§ **Try it**:
Give again exactly, and only, the lines between the line holding "After each view, print" and the end of the listing, both boundary lines included.

++++ Record set

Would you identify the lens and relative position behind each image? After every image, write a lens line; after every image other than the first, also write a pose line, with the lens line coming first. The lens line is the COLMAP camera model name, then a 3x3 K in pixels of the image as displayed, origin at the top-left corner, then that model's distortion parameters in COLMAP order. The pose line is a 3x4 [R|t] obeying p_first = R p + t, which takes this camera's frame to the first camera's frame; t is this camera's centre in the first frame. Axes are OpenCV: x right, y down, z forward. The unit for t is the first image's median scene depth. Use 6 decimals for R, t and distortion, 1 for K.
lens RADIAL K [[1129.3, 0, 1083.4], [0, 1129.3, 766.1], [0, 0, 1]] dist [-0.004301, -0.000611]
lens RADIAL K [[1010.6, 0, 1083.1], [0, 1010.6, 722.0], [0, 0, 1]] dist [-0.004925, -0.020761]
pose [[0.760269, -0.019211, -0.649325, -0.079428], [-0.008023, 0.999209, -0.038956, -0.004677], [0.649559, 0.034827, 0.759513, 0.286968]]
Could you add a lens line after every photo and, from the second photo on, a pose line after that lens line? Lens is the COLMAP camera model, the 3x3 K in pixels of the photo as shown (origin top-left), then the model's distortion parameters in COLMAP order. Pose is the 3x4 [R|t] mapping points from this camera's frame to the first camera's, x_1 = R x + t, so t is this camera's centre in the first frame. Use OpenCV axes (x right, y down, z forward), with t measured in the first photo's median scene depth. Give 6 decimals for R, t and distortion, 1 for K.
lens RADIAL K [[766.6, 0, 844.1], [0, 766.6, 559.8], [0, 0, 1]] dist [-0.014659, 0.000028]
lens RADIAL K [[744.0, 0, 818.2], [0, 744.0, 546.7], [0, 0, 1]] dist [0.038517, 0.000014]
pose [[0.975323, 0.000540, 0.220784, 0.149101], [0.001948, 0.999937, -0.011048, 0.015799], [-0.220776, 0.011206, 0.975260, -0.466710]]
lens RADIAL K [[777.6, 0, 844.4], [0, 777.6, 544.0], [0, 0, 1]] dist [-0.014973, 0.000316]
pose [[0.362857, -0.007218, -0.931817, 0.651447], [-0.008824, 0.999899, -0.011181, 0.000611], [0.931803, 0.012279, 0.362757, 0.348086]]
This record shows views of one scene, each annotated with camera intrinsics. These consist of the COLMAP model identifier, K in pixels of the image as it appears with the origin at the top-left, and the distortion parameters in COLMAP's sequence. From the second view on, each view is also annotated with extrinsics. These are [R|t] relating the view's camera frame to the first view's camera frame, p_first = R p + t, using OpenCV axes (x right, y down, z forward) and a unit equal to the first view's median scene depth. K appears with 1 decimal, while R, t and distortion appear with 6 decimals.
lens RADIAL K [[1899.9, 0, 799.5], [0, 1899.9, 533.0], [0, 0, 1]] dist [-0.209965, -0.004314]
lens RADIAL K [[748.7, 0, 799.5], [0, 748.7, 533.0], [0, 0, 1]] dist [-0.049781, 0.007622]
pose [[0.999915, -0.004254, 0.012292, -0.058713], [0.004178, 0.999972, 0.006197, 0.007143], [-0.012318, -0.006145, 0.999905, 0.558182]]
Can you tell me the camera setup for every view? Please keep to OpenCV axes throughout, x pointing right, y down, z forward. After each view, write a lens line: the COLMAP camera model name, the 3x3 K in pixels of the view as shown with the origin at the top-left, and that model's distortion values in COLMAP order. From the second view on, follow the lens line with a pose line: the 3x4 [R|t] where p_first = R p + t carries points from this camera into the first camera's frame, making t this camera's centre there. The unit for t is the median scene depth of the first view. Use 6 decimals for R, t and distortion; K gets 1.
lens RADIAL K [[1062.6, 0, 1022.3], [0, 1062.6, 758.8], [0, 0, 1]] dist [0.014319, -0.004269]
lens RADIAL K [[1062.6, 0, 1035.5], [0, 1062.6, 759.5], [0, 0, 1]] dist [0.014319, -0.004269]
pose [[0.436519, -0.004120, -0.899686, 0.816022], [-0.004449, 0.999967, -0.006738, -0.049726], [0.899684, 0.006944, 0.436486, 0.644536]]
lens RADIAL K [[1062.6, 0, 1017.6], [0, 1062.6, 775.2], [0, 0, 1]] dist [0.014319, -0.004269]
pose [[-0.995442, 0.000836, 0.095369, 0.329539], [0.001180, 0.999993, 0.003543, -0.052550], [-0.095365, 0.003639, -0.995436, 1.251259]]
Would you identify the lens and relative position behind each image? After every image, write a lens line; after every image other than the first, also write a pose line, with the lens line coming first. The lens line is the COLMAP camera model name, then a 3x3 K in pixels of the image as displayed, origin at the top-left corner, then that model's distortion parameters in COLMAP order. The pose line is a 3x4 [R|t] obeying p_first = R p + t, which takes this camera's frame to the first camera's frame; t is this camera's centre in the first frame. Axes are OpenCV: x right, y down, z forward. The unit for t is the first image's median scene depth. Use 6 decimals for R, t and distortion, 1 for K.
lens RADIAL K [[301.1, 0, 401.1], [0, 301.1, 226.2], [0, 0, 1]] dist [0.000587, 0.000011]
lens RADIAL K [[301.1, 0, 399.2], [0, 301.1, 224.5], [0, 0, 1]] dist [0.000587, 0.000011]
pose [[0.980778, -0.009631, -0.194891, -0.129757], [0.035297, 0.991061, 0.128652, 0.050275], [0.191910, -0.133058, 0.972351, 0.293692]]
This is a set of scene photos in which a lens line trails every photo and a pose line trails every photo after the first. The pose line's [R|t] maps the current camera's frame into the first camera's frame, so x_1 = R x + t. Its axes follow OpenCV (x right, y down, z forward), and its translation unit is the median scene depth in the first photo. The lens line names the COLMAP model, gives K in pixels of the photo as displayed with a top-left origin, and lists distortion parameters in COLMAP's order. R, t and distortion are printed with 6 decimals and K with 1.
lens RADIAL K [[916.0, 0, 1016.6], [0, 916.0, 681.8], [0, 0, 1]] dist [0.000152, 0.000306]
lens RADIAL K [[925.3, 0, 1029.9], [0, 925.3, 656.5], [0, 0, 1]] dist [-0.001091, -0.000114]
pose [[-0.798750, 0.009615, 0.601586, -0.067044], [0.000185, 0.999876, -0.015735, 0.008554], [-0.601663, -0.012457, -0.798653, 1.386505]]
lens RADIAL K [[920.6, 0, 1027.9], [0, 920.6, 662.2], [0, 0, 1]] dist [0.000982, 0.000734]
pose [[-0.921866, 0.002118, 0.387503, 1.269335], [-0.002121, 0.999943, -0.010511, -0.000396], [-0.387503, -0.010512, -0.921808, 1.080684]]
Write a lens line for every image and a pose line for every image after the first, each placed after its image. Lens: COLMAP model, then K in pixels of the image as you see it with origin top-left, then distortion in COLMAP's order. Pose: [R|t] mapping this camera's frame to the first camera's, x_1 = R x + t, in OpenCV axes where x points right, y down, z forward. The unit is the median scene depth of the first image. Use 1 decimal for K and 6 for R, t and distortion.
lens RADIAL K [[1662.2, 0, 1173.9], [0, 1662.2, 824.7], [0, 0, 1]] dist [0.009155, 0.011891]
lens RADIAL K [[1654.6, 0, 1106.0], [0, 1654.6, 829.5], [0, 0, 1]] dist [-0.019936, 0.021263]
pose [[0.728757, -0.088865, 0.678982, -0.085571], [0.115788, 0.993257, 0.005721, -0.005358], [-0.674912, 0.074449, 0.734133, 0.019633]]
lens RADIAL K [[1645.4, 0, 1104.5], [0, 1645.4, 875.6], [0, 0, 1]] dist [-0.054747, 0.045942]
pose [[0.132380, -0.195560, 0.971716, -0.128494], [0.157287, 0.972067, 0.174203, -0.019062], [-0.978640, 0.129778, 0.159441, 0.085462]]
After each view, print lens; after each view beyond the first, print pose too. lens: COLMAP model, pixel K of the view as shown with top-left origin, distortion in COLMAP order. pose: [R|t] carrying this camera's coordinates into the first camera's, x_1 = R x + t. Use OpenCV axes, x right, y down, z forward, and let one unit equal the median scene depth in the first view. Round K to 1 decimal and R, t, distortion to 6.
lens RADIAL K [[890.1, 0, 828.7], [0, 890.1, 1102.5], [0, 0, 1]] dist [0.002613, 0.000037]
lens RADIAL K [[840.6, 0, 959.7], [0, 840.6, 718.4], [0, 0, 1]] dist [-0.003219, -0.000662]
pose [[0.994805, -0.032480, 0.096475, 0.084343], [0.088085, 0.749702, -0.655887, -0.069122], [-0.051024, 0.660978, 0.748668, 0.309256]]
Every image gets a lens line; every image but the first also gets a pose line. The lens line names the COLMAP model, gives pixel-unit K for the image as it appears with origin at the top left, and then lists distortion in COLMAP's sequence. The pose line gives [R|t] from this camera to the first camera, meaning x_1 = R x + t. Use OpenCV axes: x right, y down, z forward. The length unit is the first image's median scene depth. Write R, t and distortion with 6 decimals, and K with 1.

++++++++

§ **Completed exercise**:
After each view, print lens; after each view beyond the first, print pose too. lens: COLMAP model, pixel K of the view as shown with top-left origin, distortion in COLMAP order. pose: [R|t] carrying this camera's coordinates into the first camera's, x_1 = R x + t. Use OpenCV axes, x right, y down, z forward, and let one unit equal the median scene depth in the first view. Round K to 1 decimal and R, t, distortion to 6.
lens RADIAL K [[890.1, 0, 828.7], [0, 890.1, 1102.5], [0, 0, 1]] dist [0.002613, 0.000037]
lens RADIAL K [[840.6, 0, 959.7], [0, 840.6, 718.4], [0, 0, 1]] dist [-0.003219, -0.000662]
pose [[0.994805, -0.032480, 0.096475, 0.084343], [0.088085, 0.749702, -0.655887, -0.069122], [-0.051024, 0.660978, 0.748668, 0.309256]]
Every image gets a lens line; every image but the first also gets a pose line. The lens line names the COLMAP model, gives pixel-unit K for the image as it appears with origin at the top left, and then lists distortion in COLMAP's sequence. The pose line gives [R|t] from this camera to the first camera, meaning x_1 = R x + t. Use OpenCV axes: x right, y down, z forward. The length unit is the first image's median scene depth. Write R, t and distortion with 6 decimals, and K with 1.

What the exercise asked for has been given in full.